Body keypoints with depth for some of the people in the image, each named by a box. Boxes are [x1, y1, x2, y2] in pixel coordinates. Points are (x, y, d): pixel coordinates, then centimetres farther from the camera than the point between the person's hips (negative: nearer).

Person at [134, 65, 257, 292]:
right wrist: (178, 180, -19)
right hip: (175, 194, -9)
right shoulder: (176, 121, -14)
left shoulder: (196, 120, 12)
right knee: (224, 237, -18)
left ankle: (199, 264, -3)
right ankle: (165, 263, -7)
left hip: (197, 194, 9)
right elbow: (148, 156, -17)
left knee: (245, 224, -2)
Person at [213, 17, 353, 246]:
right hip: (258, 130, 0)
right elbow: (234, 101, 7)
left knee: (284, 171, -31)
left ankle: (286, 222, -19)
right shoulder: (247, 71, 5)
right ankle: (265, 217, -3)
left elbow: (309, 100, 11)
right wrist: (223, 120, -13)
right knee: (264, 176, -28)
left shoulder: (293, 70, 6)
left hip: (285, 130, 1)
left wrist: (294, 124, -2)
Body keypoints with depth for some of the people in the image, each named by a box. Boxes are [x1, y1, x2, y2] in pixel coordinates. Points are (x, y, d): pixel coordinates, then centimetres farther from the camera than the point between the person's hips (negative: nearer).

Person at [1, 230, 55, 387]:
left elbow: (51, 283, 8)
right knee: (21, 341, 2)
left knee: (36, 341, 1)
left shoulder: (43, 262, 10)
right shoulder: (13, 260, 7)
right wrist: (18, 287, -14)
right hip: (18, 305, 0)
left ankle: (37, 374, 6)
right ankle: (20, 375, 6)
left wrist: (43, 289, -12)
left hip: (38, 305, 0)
=======
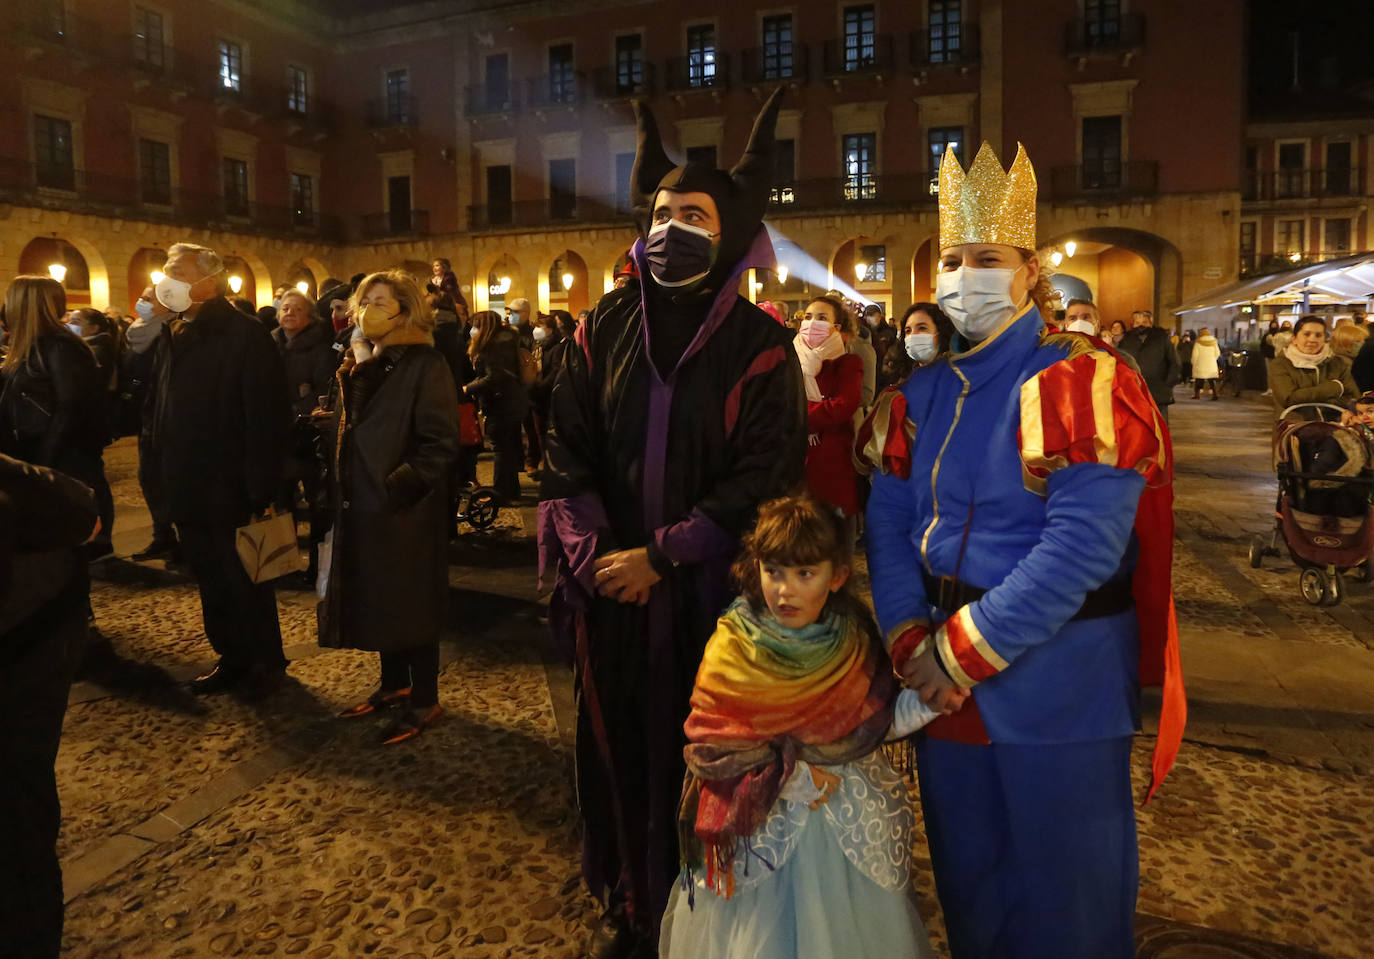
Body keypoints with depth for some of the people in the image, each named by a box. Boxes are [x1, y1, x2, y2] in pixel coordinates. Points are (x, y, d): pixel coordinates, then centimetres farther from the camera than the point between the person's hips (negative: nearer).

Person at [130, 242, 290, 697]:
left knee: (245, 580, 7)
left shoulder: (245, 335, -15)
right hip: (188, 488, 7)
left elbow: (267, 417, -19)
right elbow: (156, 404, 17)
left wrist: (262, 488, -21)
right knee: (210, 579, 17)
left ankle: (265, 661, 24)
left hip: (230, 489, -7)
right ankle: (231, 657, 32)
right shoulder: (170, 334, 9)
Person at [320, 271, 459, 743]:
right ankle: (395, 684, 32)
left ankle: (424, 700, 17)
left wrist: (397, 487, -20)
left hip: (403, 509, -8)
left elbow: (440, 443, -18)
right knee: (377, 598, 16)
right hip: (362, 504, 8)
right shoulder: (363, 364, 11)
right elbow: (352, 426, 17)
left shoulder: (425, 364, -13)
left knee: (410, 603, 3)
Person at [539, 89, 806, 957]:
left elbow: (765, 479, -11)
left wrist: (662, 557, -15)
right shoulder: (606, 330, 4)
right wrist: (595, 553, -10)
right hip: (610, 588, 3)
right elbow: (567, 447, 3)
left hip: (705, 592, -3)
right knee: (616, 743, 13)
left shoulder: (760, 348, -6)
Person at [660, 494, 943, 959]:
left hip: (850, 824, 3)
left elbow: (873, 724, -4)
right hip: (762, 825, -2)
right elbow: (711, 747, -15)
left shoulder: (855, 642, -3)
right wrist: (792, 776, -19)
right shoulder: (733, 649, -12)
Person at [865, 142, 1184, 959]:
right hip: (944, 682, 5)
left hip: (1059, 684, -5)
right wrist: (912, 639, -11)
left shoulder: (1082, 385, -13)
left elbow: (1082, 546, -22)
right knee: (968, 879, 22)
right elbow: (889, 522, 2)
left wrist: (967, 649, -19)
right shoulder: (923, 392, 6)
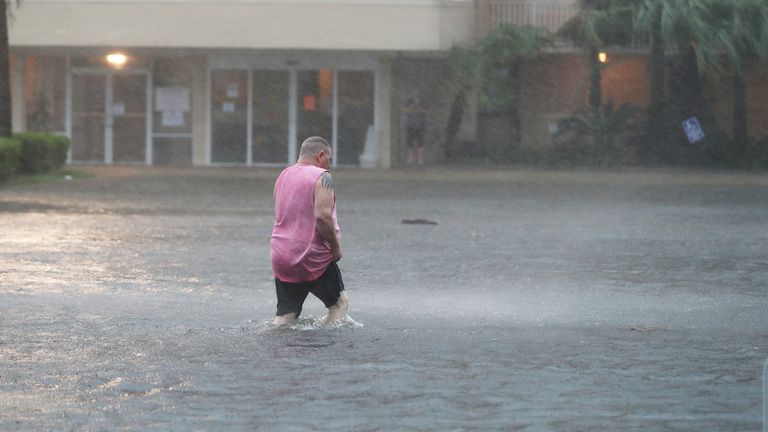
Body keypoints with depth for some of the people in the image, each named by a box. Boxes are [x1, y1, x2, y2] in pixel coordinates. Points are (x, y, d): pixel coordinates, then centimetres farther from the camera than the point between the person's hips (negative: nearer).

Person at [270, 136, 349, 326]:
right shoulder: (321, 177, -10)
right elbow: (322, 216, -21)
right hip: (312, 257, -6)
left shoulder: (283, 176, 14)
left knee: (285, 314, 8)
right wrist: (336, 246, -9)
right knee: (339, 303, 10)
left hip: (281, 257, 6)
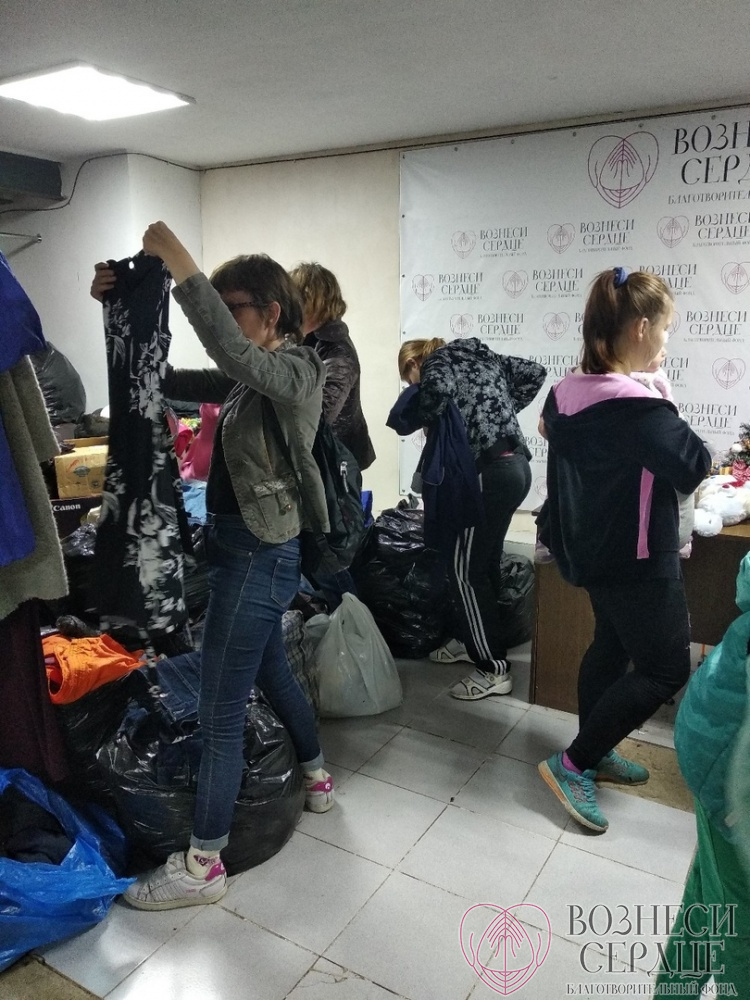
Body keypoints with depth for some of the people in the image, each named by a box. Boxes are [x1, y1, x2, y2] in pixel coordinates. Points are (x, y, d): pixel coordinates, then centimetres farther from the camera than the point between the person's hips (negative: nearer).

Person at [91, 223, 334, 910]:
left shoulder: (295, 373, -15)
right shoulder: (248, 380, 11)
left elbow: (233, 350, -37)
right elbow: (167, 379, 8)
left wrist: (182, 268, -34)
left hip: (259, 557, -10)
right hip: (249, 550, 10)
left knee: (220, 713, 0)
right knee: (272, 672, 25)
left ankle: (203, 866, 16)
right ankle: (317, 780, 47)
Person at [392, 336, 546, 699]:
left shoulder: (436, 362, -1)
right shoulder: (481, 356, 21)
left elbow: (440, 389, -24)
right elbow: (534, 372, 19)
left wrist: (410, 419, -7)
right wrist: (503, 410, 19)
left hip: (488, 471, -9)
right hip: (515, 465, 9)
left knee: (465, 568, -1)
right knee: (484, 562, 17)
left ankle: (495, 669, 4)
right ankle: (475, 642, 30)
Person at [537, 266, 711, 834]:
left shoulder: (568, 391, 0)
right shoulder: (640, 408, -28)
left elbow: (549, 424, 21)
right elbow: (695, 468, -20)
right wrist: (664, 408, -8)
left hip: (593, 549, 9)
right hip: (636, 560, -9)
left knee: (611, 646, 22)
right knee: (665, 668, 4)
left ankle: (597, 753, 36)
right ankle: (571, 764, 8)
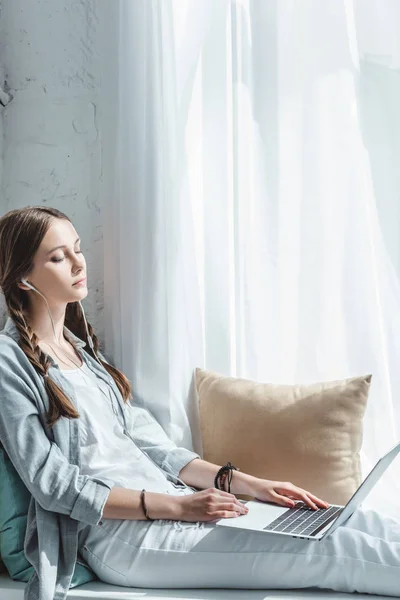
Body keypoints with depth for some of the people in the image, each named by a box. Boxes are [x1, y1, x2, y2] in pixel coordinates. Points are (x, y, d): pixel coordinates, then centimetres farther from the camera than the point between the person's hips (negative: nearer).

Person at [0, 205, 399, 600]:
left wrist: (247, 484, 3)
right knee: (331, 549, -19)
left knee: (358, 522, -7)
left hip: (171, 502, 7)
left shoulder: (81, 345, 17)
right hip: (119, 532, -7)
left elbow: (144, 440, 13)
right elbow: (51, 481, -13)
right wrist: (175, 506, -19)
=======
▶ _Task instructions_
Copy out only the lines of the records above from the one with "right ankle: (395, 684, 32)" through the one with "right elbow: (352, 426, 17)", exactly as they stand, both included.

▶ _Answer to this task_
right ankle: (395, 684, 32)
left ankle: (424, 700, 17)
left wrist: (397, 487, -20)
left hip: (403, 509, -8)
left elbow: (440, 443, -18)
right knee: (377, 598, 16)
right hip: (362, 504, 8)
right shoulder: (363, 364, 11)
right elbow: (352, 426, 17)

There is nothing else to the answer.